- Laker Review
- The Lighthouse
A new policy from Oswego State requires all Greek Life organizations to purchase $1 million liability insurance by the fall semester.
A letter sent to members of Greek Life on April 18 states that the university reviewed its “registration and risk management policies for student organizations” and found that they would require the fraternities and sororities to prove they have attained a Fraternal Information and Programming Group liability insurance, which also names the college as an additional insured.
The letter was signed by Vice President for Student Affairs and Enrollment Management Jerald Woolfolk, who said that the policy change is not something new for universities. She said that because it was a policy decision, no members of Greek organizations were brought in to discuss the decision.
“A few years back there was a conversation at SUNY that campuses should consider requiring Greek Letter organizations to get liability insurance,” Woolfolk said. “Some SUNY campuses decided that they would make all of their Greek Life orgs to get it, some decided that new orgs that came to campus would need to get it… SUNY Oswego, from my understanding from people who have been here long before me, decided that what we would do is require any new local Greek organizations, if they were new, to have a $1 million insurance and the Greek organizations that were already registered, they would be grandfathered in.”
With the new policy, organizations must show proof that they have liability insurance when they register each year. All recognized organizations of Greek Life must register before the fall semester each year through LakerLife.
Organizations that are part of larger national networks already have this type of insurance. Denvol Haye, president of Delta Kappa Kappa, said that before the policy change, organizations were grandfathered in, so if for any reason they lost their recognition status with the university they would need to show proof of liability insurance when reapplying.
According to a representative from James R. Favor and Company, based in Aurora, C.O. the cost for the policies required under the new rule range based on a number of variables. The insurance company provides a variety of policies, which include the liability insurance for fraternities and sororities. They said that policies could range from $1,000 to $30,000 to upwards of $100,000.
Jaimie Kaplan is the current president of Alpha Delta Eta, a local sorority, which she said will be impacted by this policy. She said that the policy change was sprung upon the local organizations at an inconvenient time.

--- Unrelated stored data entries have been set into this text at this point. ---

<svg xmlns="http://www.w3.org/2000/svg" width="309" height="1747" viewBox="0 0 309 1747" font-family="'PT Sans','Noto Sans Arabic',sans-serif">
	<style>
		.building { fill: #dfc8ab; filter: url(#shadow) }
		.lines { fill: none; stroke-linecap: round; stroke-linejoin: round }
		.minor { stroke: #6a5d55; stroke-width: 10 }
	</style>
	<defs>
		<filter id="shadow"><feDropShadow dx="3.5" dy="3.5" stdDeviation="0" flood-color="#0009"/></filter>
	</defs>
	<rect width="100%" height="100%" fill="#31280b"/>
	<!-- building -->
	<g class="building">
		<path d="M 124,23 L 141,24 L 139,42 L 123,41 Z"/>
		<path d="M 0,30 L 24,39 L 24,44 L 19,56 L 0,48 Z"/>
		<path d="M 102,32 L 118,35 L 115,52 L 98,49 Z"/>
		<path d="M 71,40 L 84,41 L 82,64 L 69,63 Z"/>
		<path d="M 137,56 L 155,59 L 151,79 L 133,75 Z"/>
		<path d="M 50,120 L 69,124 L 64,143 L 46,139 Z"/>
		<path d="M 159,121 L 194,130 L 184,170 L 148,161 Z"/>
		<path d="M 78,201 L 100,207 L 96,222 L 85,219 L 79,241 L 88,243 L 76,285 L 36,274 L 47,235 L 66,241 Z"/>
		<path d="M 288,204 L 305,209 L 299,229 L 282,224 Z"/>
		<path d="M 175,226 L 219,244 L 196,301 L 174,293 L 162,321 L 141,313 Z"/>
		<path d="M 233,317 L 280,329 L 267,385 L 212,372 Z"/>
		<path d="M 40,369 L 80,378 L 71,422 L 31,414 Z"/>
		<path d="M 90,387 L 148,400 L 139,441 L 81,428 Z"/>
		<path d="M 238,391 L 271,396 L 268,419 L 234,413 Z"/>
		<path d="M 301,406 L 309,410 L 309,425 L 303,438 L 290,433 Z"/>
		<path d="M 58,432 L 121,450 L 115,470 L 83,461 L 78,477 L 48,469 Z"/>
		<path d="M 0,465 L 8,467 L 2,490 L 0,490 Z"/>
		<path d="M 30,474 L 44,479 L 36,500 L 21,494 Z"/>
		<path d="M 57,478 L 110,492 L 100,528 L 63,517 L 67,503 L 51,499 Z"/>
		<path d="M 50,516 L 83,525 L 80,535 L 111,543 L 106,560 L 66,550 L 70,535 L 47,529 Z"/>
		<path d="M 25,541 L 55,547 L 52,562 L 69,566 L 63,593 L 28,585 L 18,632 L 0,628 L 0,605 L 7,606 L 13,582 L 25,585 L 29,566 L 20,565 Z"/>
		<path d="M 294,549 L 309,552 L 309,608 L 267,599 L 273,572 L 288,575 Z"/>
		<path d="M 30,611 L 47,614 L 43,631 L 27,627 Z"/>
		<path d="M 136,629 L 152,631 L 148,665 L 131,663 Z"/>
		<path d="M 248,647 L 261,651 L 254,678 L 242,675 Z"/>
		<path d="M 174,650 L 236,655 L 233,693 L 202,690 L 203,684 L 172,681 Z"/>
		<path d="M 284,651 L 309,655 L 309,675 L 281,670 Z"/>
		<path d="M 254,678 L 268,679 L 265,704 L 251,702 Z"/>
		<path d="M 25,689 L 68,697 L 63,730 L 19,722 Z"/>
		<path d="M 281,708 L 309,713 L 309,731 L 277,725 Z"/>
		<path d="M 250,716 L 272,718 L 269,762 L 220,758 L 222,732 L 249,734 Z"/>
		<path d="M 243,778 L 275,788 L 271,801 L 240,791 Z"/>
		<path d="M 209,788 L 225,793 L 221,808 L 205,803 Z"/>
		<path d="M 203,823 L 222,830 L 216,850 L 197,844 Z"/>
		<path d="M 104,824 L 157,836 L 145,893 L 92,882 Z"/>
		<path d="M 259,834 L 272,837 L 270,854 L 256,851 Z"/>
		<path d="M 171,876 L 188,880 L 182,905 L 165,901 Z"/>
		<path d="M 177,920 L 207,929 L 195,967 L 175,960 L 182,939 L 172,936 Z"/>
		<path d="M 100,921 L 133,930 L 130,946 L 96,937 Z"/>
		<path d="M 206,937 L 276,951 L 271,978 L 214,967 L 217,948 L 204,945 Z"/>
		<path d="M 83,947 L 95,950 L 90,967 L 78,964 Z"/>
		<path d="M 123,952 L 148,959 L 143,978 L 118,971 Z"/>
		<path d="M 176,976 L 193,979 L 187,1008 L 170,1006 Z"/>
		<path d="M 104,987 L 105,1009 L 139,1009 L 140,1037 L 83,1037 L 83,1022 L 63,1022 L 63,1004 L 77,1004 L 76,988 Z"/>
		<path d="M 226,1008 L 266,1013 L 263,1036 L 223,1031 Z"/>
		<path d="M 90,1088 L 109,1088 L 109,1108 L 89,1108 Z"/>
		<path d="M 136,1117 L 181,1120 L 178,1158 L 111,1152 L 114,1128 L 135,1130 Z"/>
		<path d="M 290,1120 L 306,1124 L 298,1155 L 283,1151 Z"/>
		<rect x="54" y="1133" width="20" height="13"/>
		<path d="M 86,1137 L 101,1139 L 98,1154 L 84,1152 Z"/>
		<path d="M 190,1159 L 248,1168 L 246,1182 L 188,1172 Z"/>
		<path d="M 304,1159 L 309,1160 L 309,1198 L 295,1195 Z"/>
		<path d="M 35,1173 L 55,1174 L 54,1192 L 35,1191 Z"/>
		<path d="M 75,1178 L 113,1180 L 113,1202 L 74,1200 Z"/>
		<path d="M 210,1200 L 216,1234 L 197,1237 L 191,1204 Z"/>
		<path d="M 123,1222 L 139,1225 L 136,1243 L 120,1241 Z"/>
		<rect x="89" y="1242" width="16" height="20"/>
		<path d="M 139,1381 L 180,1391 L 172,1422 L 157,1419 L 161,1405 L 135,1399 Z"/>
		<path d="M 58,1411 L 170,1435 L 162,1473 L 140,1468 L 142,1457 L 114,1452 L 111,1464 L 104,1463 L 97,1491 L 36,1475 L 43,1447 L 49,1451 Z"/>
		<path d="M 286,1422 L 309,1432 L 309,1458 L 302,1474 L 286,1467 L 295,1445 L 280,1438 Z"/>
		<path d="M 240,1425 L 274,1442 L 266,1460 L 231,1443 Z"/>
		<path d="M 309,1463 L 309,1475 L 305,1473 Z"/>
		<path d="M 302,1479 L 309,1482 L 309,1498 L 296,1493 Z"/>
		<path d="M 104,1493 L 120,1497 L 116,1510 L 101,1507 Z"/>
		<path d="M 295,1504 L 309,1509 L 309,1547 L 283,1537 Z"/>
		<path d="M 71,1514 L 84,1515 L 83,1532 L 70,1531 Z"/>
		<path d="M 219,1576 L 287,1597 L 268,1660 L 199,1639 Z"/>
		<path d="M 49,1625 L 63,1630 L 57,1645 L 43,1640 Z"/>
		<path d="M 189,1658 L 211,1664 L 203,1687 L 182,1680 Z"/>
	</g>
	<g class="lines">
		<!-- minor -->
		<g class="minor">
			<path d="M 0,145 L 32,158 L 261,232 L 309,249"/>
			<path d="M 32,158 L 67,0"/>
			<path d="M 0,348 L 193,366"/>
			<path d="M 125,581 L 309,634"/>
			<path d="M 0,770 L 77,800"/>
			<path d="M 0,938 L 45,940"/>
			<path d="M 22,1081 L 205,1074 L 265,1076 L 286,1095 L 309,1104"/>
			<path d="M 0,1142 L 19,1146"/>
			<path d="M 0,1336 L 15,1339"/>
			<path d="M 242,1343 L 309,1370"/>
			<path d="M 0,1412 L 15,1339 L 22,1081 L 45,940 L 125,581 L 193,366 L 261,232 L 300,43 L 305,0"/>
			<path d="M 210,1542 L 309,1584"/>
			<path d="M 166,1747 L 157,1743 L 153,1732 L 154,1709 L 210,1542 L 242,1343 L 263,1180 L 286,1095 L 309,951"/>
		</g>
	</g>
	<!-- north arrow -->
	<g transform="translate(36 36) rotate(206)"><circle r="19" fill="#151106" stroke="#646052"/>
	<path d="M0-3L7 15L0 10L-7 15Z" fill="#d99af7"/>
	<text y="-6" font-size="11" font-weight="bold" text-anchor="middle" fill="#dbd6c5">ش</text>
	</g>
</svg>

“I was just upset because my sorority has been around for 90 years and we’ve never had to worry about something like this,” Kaplan said. She said that the policies for her sorority could range from $5,000 to $7,000, or even more, per year. Kaplan said that ADH is fortunate enough to have a strong alumni network, which is helping them through this process.

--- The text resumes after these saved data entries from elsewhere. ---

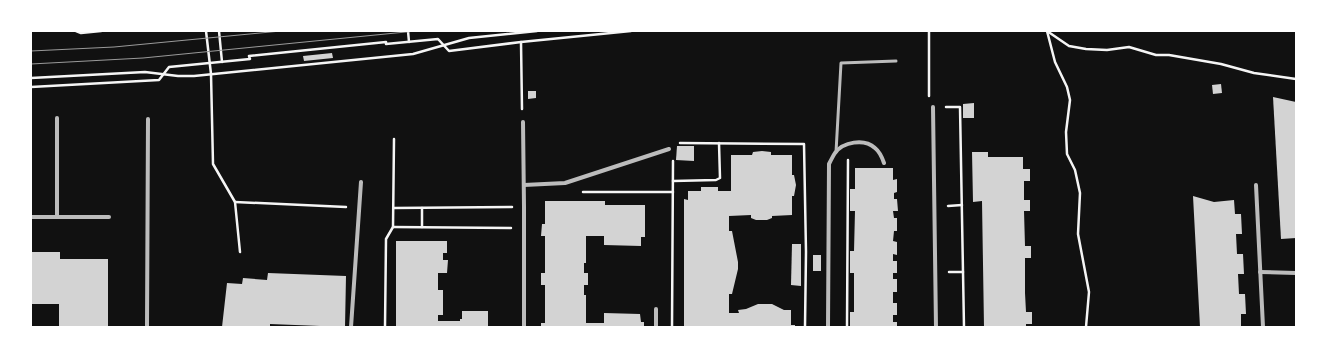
<svg xmlns="http://www.w3.org/2000/svg" width="1327" height="358" font-family="'PT Sans',sans-serif">
<style>
.building{fill:#d3d3d3}
.lines{fill:none;stroke-linecap:round;stroke-linejoin:round}
.path{stroke:#f5f5f5;stroke-width:2.5}
.service{stroke:#bcbcbc;stroke-width:3}
.minor{stroke:#bcbcbc;stroke-width:4}
.tram{stroke:#9a9a9a;stroke-width:1}
</style>
<rect width="100%" height="100%" fill="#111"/>
<g class="building">
<polygon points="332,53 333,58 304,61 303,56"/>
<polygon points="1221,84 1222,93 1213,94 1212,85"/>
<polygon points="528,91 536,91 536,98 528,99"/>
<polygon points="1273,97 1296,102 1296,238 1281,239"/>
<polygon points="974,103 974,118 963,118 963,104"/>
<polygon points="677,146 694,146 694,161 676,160"/>
<polygon points="762,151 771,152 771,155 792,155 792,175 794,175 796,185 794,196 792,196 792,215 772,216 772,218 767,220 756,220 751,218 751,215 729,216 729,231 732,231 738,262 738,269 732,294 729,294 729,313 739,313 738,310 746,309 758,304 772,304 784,310 791,310 791,325 795,325 795,327 688,327 688,326 684,326 684,199 688,200 688,191 701,191 701,187 718,187 718,191 731,191 731,155 752,155 753,152"/>
<polygon points="972,152 988,152 988,157 1023,157 1023,169 1030,169 1030,181 1024,181 1024,200 1030,200 1030,211 1024,211 1025,246 1031,246 1031,258 1025,258 1025,293 1026,312 1032,312 1032,324 1026,324 1026,327 984,327 982,201 973,202"/>
<polygon points="855,168 893,168 893,180 897,179 897,192 894,193 894,199 897,199 898,211 893,211 894,218 897,218 897,231 894,231 893,241 897,242 897,255 893,254 893,261 897,261 897,273 893,273 893,279 897,279 897,292 893,292 893,303 897,303 897,315 893,315 893,322 897,322 897,327 850,327 850,312 854,312 854,273 850,273 850,251 854,251 855,211 850,211 850,189 855,189"/>
<polygon points="1193,196 1214,202 1234,200 1235,214 1241,214 1242,234 1236,234 1237,254 1243,254 1244,274 1238,274 1239,294 1245,294 1246,314 1241,314 1241,327 1200,327"/>
<polygon points="545,201 605,201 605,205 645,205 645,237 641,237 641,246 604,245 604,236 586,236 586,263 584,263 584,273 588,273 588,285 584,285 584,295 586,295 586,323 604,323 604,313 640,314 641,322 644,322 644,327 541,327 541,323 545,323 545,285 541,285 541,273 545,273 545,236 541,236 542,224 545,224"/>
<polygon points="396,241 447,241 447,253 443,253 443,260 448,260 447,273 438,273 438,290 443,290 443,315 438,315 438,321 460,321 460,319 462,319 462,311 488,311 488,327 396,327"/>
<polygon points="792,244 801,244 801,286 791,285"/>
<polygon points="31,252 60,252 60,259 108,259 108,327 59,327 59,304 31,304"/>
<rect x="813" y="255" width="8" height="16"/>
<polygon points="268,273 346,276 345,327 270,324 270,327 222,327 227,283 242,284 243,278 267,280"/>
</g>
<g class="lines">
<g class="path">
<polyline points="76,31 81,33 101,31"/>
<polyline points="206,31 211,74 213,164 235,202 240,252"/>
<polyline points="219,31 222,62"/>
<polyline points="408,31 409,42"/>
<polyline points="929,31 929,96"/>
<polyline points="1047,31 1055,62 1067,87 1070,100 1066,132 1067,154 1075,170 1080,193 1078,234 1089,292 1086,327"/>
<polyline points="1047,31 1069,46 1086,49 1107,50 1129,47 1156,55 1169,55 1221,64 1254,73 1296,79"/>
<polyline points="521,42 522,109"/>
<polyline points="31,78 145,72 178,76 194,76 413,54 469,38 537,31"/>
<polyline points="31,87 159,80 169,67 250,59 249,56 386,42 386,44 438,39 449,51 521,42 631,31"/>
<polyline points="946,107 960,107 964,327"/>
<polyline points="680,143 804,144 806,252 805,327"/>
<polyline points="673,181 716,180 720,178 719,143"/>
<polyline points="583,192 673,192"/>
<polyline points="235,202 346,207"/>
<polyline points="948,206 962,205"/>
<polyline points="394,208 512,207"/>
<polyline points="422,208 422,227"/>
<polyline points="393,227 511,228"/>
<polyline points="949,272 963,272"/>
<polyline points="385,327 386,239 393,227 394,139"/>
<polyline points="672,327 673,161"/>
<polyline points="847,327 848,160"/>
</g>
<polyline class="service" points="836,152 841,63 896,61"/>
<g class="minor">
<polyline points="933,107 936,327"/>
<polyline points="57,118 57,217"/>
<polyline points="523,122 524,207 524,327"/>
<polyline points="524,185 565,183 669,149"/>
<polyline points="1256,185 1263,327"/>
<polyline points="31,217 109,217"/>
<polyline points="1260,272 1296,273"/>
<polyline points="656,309 656,327"/>
<polyline points="147,327 148,119"/>
<polyline points="351,327 361,182"/>
<path d="M 828,327 L 829,164 C 831,160 833,156 835,153 C 843,142 864,138 875,148 C 880,152 882,157 884,163"/>
</g>
<g class="tram">
<polyline points="31,51 114,47 281,31"/>
<polyline points="31,64 143,58 416,31"/>
</g>
</g>
<rect width="1327" height="358" fill="none" stroke="#ffffff" stroke-width="64"/>
</svg>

“I thought it was kind of sprung on us at the last minute,” Kaplan said. “It’s the end of the semester, everyone is busy and it would be nice to know at the beginning of the semester this is what your goal needs to be by August so the entire semester we could have worked on it and fundraised, at least some sort of other effort, but now we’re scrambling by August to figure something out.”
According to Kaplan, some organizations are floating the idea of going national in order to comply with the regulation.
“I got the email sometime towards the end of last week and my immediate reaction was, ‘I didn’t know what exactly that meant,’” Mathew Jones, president of Zeta Chi Zeta said. “I don’t think that it’s exactly right for them to do that, I think it’s a complete discrimination against Greek organizations as a whole and I think that they’re trying to weed out some of the smaller organizations.”
Jones said some of the smaller organizations do not have the funds to afford policies of this magnitude.
Woolfolk acknowledged that the lawsuit filed against the university in March for an alleged hazing incident with a Sigma Gamma pledge was a “point for consideration.” Woolfolk added that the school considered national events as well.
“In light of things that are going on nationally, in terms of hazing… we made the decision to require all Greek Letter organizations to have liability insurance,” Woolfolk said. “It protects them and it also protects the institution in the event that something occurs and that someone is hurt and we’re in court, so that’s what is important.”
All three organizations are currently working with their alumni associations to figure out how to afford the liability insurance. If they cannot afford it, they will most likely be forced to go unrecognized by the school.
“We have the option of not being recognized or getting this policy,” Haye said. “It’s to where, yeah, I understand why the school wants to put this policy in place, obviously the incident with Sigma Gamma and the school got sued for something because of a local fraternity, so I understand the reason for this.”
Woolfolk reiterated that the policy is not something new. It has been done before all over the country.
“We’re in line with several of the SUNY campuses, this is not something new. This is just a move we needed to make and we just made it,” Woolfolk said. “We want to always make sure that we are following best practices.”